Text excerpt:
>> START
Article from The Illustrated London News, 14 February 1846.

The Medal for China.

The Medal to be distributed to the officers and soldiers, who served in China, during the late war is now in course of being struck at the Royal Mint, from a die by Mr. Wyon, the Engraver-in-chief. There will be required 18,000: they are all

Medal for China.

to be of silver (intrinsic value about 5s. 6d.); no difference being made between those to be presented to the officers and those to be given to the men. The Medal is about half the size represented in the present column. It is, certainly a fine work of art, and will add even to Mr. Wyon's high reputation. It bears a portrait of her Majesty, an excellent likeness: on the Royal brow, is the tiara: the legend is, "Victoria Regina." The likeness is strikingly beautiful; and the relief admirably executed. On the reverse, is a picturesque group of the weapons of the army and navy, resting under the shadow of a palm-tree: in front of the weapons are the armorial bearings of Great Britain. Above the group are the words "Armis exposcere pacem;" and underneath the arms, is the word "China." and the date of the War, "1842." On the rim are inscribed the name and regiment. "The ribbon," (it is stated in the "Art Union,") "is to be of scarlet, with a yellow border, the scarlet denoting the colour of England, and the yellow being the imperial colour of China. The Medals will probably be issued to the soldiers and sailors about the middle of the year."
>> END
Problems:
1 – Please list every inscription that the medal article quotes as appearing on the medal.
2 – According to the medal article, what colors will the ribbon be?

Material supplied:
>> START
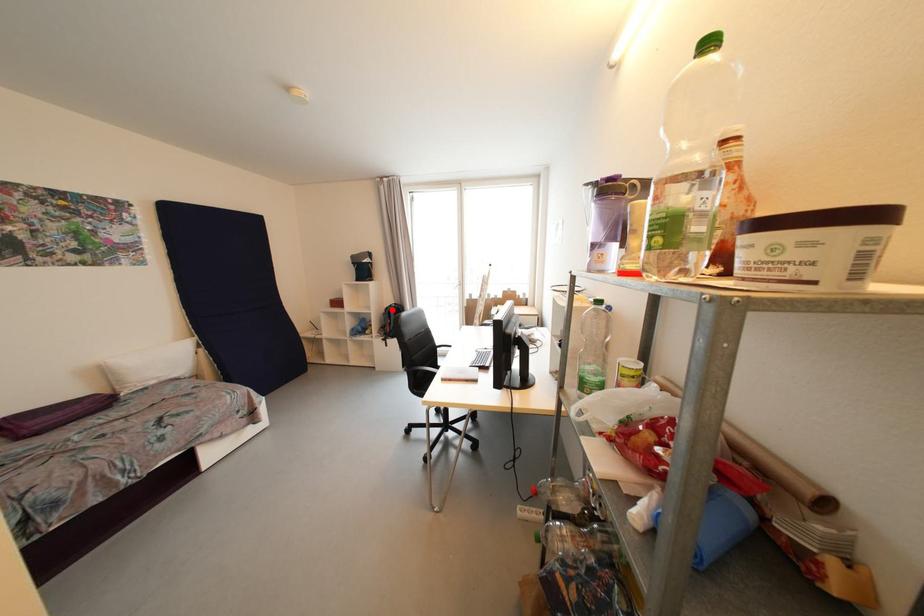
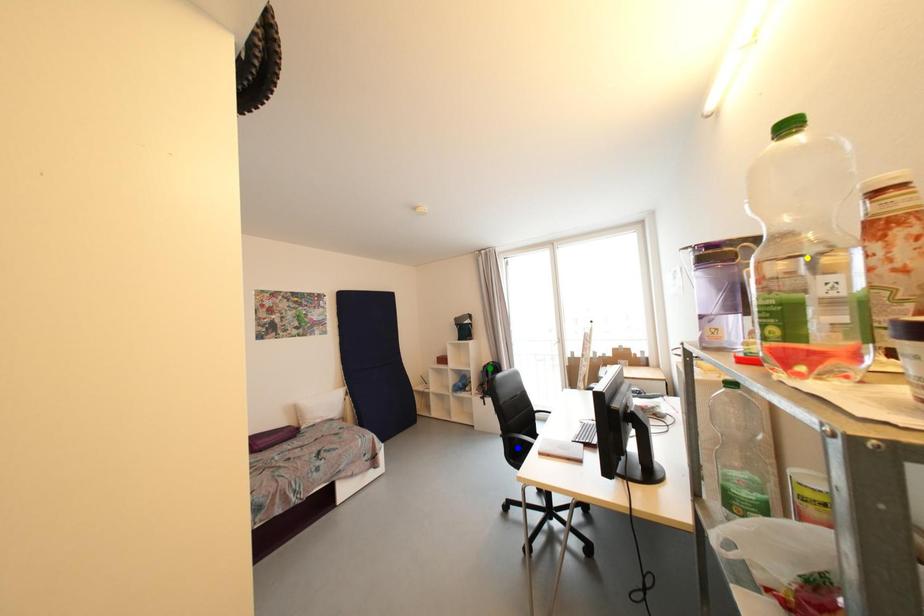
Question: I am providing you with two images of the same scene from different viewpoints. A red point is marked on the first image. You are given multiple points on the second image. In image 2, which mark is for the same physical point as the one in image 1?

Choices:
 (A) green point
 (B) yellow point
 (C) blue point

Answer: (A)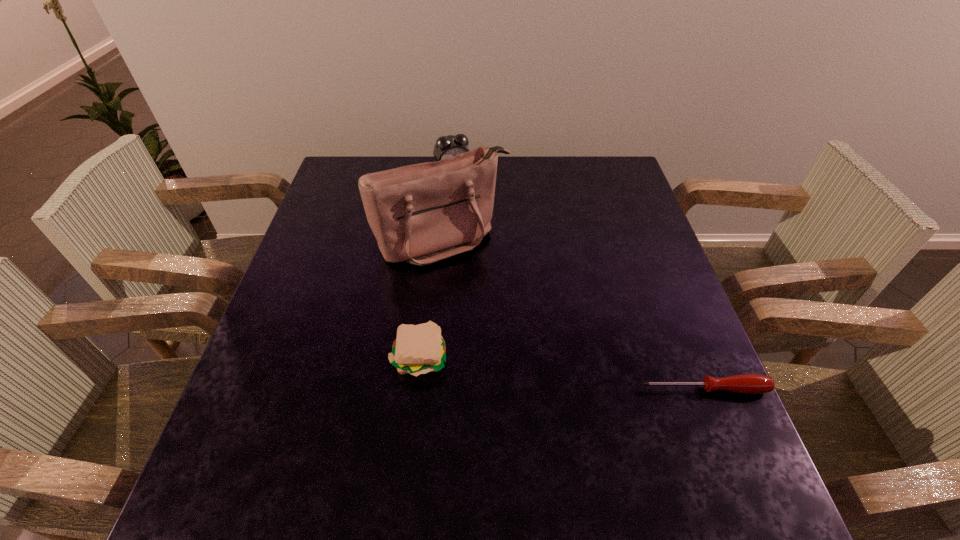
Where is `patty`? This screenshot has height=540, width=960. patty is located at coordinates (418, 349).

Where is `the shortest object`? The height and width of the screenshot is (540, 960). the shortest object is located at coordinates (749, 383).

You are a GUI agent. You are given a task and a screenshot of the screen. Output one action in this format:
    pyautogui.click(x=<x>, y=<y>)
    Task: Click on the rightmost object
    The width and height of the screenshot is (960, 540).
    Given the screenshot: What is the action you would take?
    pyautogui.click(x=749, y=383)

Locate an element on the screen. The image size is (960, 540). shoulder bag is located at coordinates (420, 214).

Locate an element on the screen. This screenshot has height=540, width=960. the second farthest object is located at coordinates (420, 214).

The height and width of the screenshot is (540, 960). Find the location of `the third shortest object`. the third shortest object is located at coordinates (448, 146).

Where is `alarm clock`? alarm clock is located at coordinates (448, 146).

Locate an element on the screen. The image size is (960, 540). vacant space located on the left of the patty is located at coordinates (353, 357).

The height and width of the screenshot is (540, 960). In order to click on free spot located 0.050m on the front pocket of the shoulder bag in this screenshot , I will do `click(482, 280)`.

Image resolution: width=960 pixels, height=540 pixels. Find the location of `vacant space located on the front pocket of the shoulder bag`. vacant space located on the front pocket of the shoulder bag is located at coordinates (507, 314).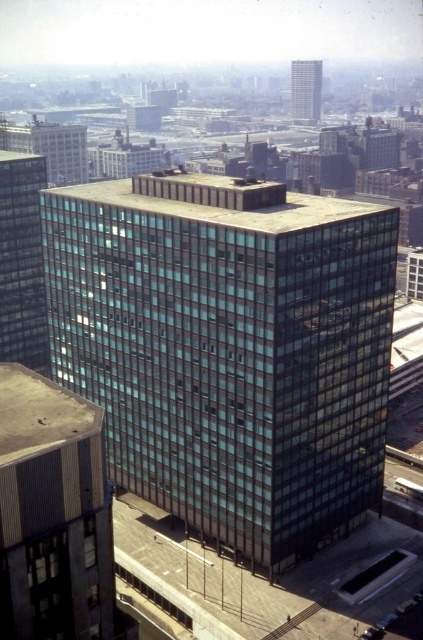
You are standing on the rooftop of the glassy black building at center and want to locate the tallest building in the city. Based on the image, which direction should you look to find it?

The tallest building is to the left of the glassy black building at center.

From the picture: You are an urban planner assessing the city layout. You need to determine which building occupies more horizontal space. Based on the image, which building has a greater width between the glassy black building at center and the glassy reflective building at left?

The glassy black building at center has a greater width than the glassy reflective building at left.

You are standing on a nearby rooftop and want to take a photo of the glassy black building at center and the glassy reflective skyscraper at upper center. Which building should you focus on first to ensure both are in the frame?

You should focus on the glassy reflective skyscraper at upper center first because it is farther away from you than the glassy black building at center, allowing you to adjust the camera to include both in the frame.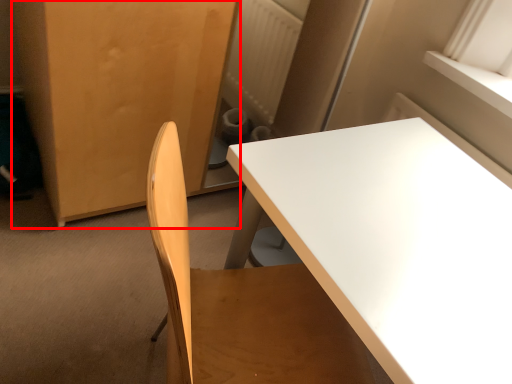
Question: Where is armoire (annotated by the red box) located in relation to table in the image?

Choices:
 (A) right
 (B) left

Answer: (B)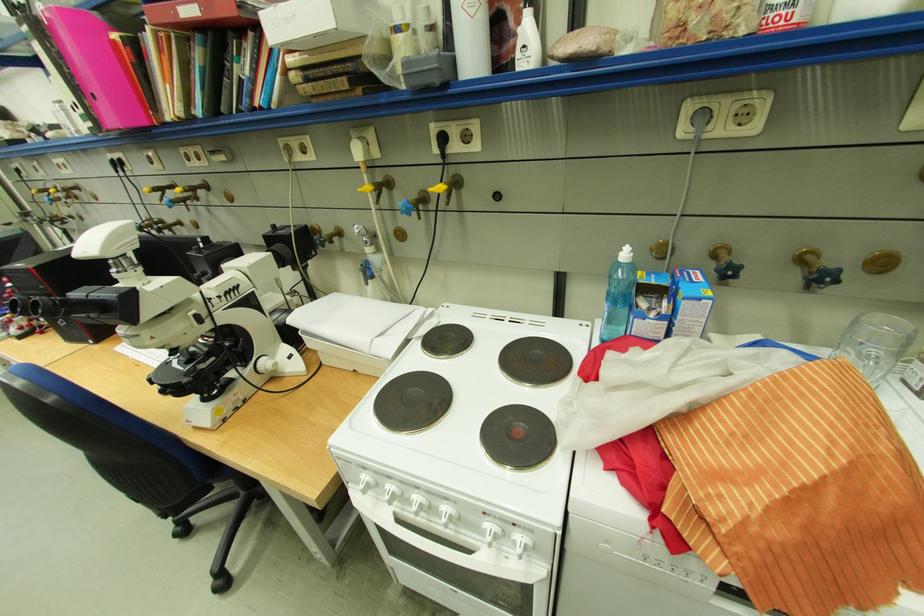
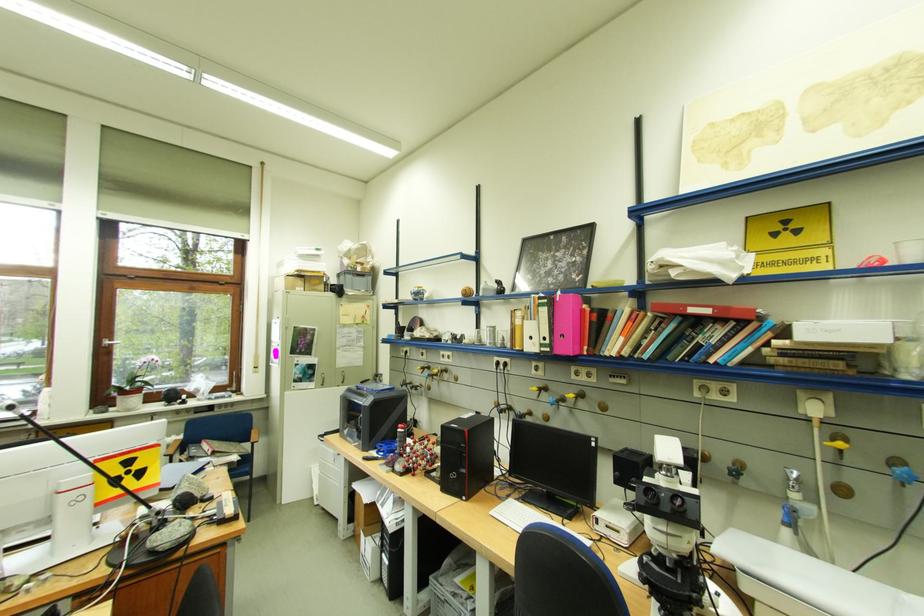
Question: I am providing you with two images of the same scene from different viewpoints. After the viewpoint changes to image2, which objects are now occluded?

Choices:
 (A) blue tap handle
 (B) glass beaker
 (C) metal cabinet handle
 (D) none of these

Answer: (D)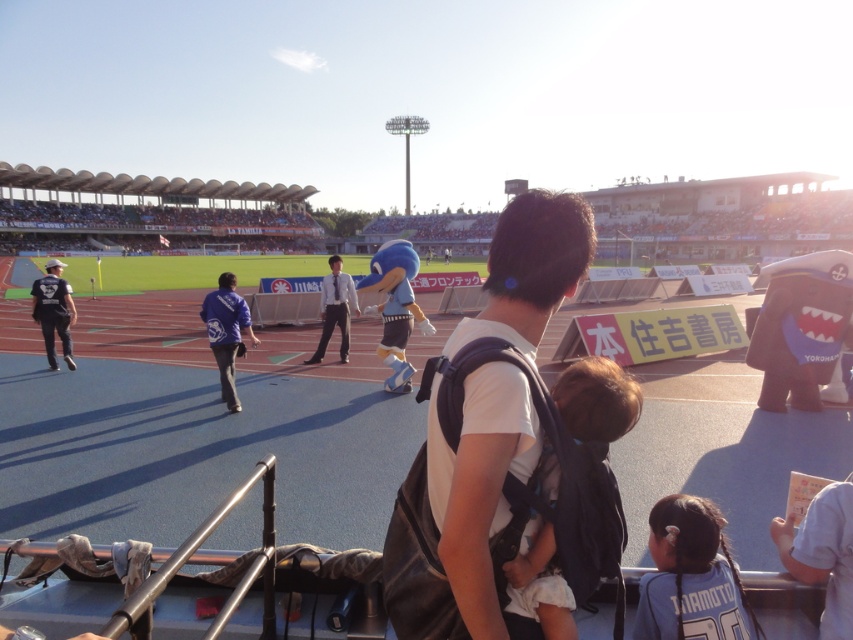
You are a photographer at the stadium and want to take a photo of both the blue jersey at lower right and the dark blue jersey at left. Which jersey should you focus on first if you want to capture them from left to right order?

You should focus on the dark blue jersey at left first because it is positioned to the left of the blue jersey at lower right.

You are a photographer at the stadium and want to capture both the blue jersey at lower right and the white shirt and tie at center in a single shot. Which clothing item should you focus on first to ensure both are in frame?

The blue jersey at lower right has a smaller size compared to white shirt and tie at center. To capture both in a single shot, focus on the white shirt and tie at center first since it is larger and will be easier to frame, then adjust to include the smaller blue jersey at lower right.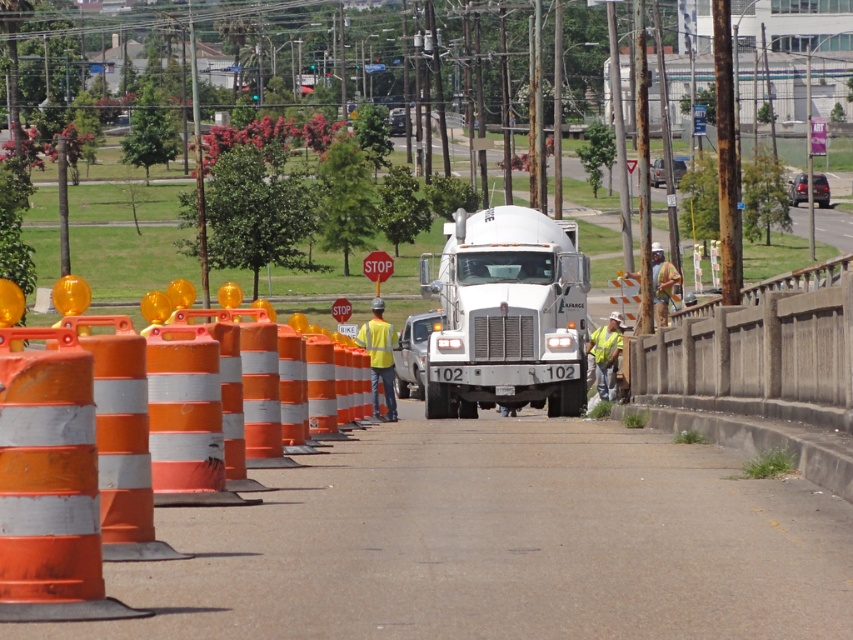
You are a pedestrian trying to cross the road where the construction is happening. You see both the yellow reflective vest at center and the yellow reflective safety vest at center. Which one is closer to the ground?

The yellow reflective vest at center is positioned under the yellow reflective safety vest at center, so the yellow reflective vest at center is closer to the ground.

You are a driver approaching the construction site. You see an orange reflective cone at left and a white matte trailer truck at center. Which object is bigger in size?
>> END
Answers to the exercise:
1 –
"Victoria Regina"
"Armis exposcere pacem"
"China"
"1842"

2 – Scarlet with a yellow border.